The Real in Lacan’s earlier work seems to me to recall a sort of Spinozist whole. In his later work, it especially foregrounds what Brandom called the world’s “stubborn recalcitrance to mastery and agency”. Earlier in his career, Lacan had tended to emphasize a therapeutic transition from the Imaginary to the Symbolic. Later, he began to stress the importance of the Real as something that is impossible and contradictory from the point of view of the univocal synchronic order of the Symbolic. He developed a series of topological and other mathematical metaphors for characterizing things like subject/object relations in terms much richer than simple duality.

Lacan’s seminars, the main primary source, are now mostly available in English. The vast secondary literature is very uneven in quality. I found the biography by Elizabeth Roudinesco and the works of Bruce Fink helpful for getting some orientation. (See also Meaning, Consciousness; Therapy; Primary Process; Mutual Recognition and the Other; Pure Negativity?; Split Subject, Contradiction.)
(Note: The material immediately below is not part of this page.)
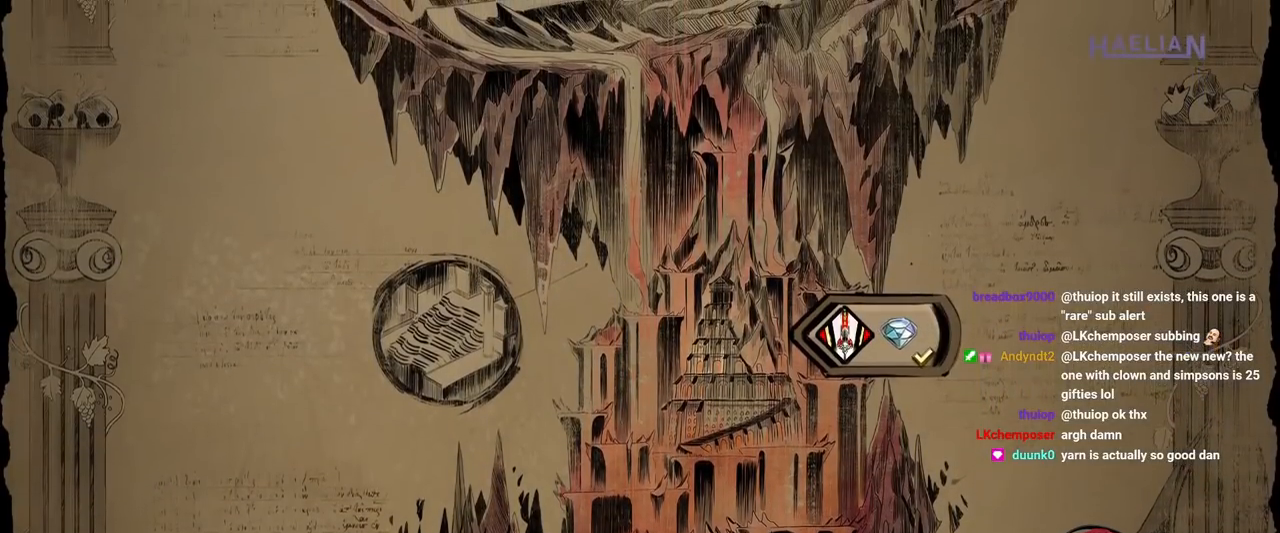
{"dt_ms": 1000, "buttons": [], "left_stick": "left", "right_stick": "center", "button_events": []}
My own thought about subjectivity is summarized in Ethos, and related articles directly or indirectly linked from there. See the Subjectivity section for more.


Martha Nussbaum wrote a book on the therapeutic intent of Hellenistic philosophy with respect to emotions. This was a particular extension of the broader ancient idea that philosophy was not just a theory of the world, but the way to the good life for a rational animal.

It actually seems to me that there could be such a thing as clinical philosophy. (To the partial extent that I think I understand Lacanian psychoanalysis, that seems to me to be a significant part of what Lacan was doing. He would have disagreed, because he claimed to have a point of view superior to that of the philosopher, but what makes his work interesting to me is the philosophical content and the way it is related to the clinical context.)

Ultimately, I think it is hard to separate ethics from something like therapy. Aristotle did not think this way. He in effect considered ethical discourse to be for the happy few who really don’t need therapy. But if we push ethics in a more democratic direction, then we do need therapy.